Let's see what happens when creating an integration using a different language. Here is the "Hello, World" example expressed in YAML:

- from:
    uri: "timer:yaml"
    parameters:
      period: "1000"
    steps:
      - set-body:
          constant: "Hello Camel K from yaml"
      - to: "log:info"

Deploy this in the usual way:

$ kamel run Hello3.yaml
$ kamel get
NAME	PHASE		KIT
hello	Running
hello2	Running
hello3	Building Kit

Notice that Camel-K is building a new integration kit for this integration, although it would not have done so for another Java route (with the same dependencies). When this operation is complete, you'll see (e.g., using oc get is) that a new image has been created for the integration kit (and for the integrations it deploys, as discussed above).

If fact, although Hello3.yaml is a route specified in YAML, the route is still converted into a Quarkus application, and executed using a Java JVM. The construction is, in fact, almost identical between the Java and YAML examples. So it's worth asking why we need different integration kits at all. The answer seems to lie in the dependencies: the YAML integration kit installs a large number of Java software components for processing YAML; these are not needed in the Java example. In other respects, these integration kits are almost identical.
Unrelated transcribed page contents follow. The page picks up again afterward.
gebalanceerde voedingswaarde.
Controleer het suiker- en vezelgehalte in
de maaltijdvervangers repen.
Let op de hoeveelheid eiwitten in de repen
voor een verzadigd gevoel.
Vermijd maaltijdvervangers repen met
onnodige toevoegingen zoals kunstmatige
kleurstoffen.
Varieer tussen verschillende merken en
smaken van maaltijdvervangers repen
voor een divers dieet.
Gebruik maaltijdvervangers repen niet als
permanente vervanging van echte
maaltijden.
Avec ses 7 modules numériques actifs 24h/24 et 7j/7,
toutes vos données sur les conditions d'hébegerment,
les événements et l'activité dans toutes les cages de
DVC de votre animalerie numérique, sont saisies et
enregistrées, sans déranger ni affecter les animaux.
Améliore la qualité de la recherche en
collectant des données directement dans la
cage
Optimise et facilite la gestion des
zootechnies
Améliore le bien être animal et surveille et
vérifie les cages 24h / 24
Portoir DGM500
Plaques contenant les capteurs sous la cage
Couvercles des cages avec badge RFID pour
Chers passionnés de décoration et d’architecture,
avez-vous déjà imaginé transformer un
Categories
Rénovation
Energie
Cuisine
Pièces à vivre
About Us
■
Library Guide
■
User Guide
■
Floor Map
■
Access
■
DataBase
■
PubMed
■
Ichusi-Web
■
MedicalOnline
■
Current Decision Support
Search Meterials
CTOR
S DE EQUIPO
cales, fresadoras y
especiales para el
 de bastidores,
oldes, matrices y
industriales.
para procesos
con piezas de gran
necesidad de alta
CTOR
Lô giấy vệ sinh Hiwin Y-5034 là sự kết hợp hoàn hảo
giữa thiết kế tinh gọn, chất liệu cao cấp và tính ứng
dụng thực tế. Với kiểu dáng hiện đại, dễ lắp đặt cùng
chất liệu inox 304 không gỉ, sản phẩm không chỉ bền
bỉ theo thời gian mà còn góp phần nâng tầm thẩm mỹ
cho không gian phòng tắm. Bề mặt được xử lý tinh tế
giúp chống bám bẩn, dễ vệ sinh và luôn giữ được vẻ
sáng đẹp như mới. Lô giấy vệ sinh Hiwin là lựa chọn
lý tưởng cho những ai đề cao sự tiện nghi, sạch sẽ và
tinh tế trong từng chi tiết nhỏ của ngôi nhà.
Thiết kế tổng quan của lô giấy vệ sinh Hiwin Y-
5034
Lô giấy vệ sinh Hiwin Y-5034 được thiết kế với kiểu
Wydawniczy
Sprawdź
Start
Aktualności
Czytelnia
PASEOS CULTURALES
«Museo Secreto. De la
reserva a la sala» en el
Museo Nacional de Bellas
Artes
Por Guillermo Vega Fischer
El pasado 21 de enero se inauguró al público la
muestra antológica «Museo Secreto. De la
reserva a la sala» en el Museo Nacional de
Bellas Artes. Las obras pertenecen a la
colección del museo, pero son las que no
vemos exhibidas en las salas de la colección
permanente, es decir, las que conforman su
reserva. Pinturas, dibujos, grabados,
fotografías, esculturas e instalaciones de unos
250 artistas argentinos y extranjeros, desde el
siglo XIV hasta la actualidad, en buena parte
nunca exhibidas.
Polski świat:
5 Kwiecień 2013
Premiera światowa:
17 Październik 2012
The potential advantage of maintaining separate integration kits -- despite the complexity it adds to Camel-K -- is that the number of dependencies needed for a particular integration can be minimized. YAML support is not needed for a Camel route that is neither expressed in YAML, nor processes YAML. Consequently, using a different integration kit for YAML-based routes allows the necessary dependencies to be added only to those routes. This distinction is not hugely important when running Java code using traditional JVMs, but it may become increasingly relevant when using newer technologies like GraalVM. The underlying principle -- which is not yet fully realized -- is to match integration kits as closely as possible to classes of Camel route.

Redeployment

A significant feature of the Camel-K deployment model is that deploying new code does not require the creation of any new OpenShift/Kubernetes image -- so long as it uses the same integration kit. This is a marked difference from most Camel-based development methodologies for OpenShift/Kubernetes -- in most cases, the way to run changed code is to build and deploy a new Docker image, which is not exactly speedy.

Deploying a modified route to Camel-K amounts to changing the contents of the source in a ConfigMap, and then restarting any pods that are consuming code from that ConfigMap. The pods still have to build a Quarkus application from the new code, but that's generally a lot faster than building a new image.

The kamel command-line tool even has a "developer" mode, activitated by running

$ kamel run [file] --dev 

In this mode, the kamel utility runs in the background, watching for changes to the source file. When changes are detected, they are redeployed, and take effect as a new integration pod can be spun up. In practice, this takes a few seconds for sources of modest complexity. Developer mode also enables --logs, so errors are more apparent.

It has to be admitted, I think, that this improvement in development turn-around time comes at the expense of an increase pod start-up time, because the application to be build from source each time. In practice, it's only the user's code that has to be built -- plus a little boilerplate -- since the Quarkus framework is built into the image as a series of JAR files. So pod start-up time isn't usually more than a second or so. Still, in a "serverless" environment, where the number of running pods scales up and down on demand, this additional start-up time could be significant.

Closing remarks

I've tried to provide an overview of the way that Camel-K takes snippets of Camel source code, in a variety of different languages, and generates a running application on OpenShift or Kubernetes. The infrastructure that makes this possible is fairly complex, and the design decisions involved do embody some compromises. Camel-K is a relatively new technology, and it's implementation has already changed somewhat since its first release. There's still work to do, and I think we can expect further improvements in future.